Sysmom is always right.

Okay, spent today doing the usual sysmom stuff. Having purchased (and actually read) "Time Management For System Administrators" back before the end of the year, I actually have attempted to put the well illustrated concepts in the book into practice. After a couple of years of dithering, I actually put RT up and deployed it. I've been trying to solve the calendering dilemma for many years here at $DAY_JOB, and reading this book got me hot on it yet again.

But enough of that.

In this new year, I still find myself frustrated to tears by the whole Sysmom thing. In very many ways, I've been at this game way too long. These last 2 incomplete weeks since the new years have inspired me to sit down and write a paper titled "When good sysadmins go bad" or "What to do when your Sysmom shuts down all the machines in the NOC, and says "Okay, NOW, let's talk "". --a cautionary tale.

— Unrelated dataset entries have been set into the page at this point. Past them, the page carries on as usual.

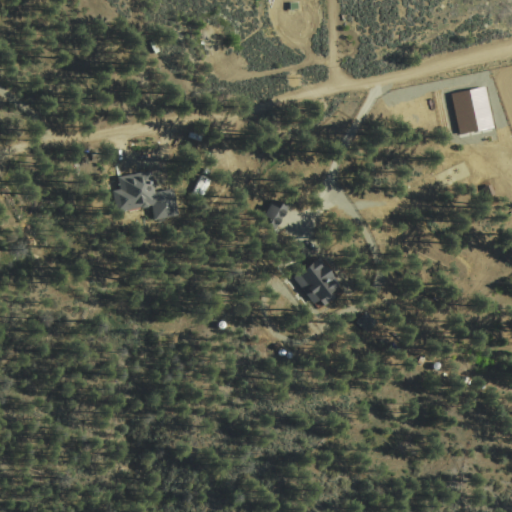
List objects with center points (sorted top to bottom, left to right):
road: (334, 45)
road: (257, 107)
building: (469, 108)
road: (162, 152)
building: (140, 194)
building: (148, 195)
road: (341, 200)
road: (316, 211)
building: (270, 212)
building: (276, 212)
building: (312, 280)
building: (321, 282)
building: (363, 320)
building: (366, 321)
road: (490, 381)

Well, if not the machines, then at least the backbone switch.

For those of you who are !systemadministrators, understand please that what your systemadministrator(s) want for you is what you want for yourself. They want your data to be safe, to have integrity. They want your applications to be robust and they want your entire computing environment to be up to whatever tasking required of it. Note the use of 'required'. What they want from you; is a clear and concise vision of that tasking, and for you to act and perform in a manner that is consistent with those goals. It really is that simple.

Policies don't exist to hinder, they really don't. Yeah, sure, there are policies that are completely insane. Usually dreamed up by folks who read something in an article out of an in-flight magazine, or overheard some idiotic comment by the 'computer guyz' on NRP. Or worse yet, actually read something in a Ziff Davis publication. The folks in your system administration dept, often just one folk, know your system, know what you do to screw it up, they know how to fix it, and how to keep it from breaking in the first place. Listen to them, and listen carefully. Do as they say. Are system administrators always right?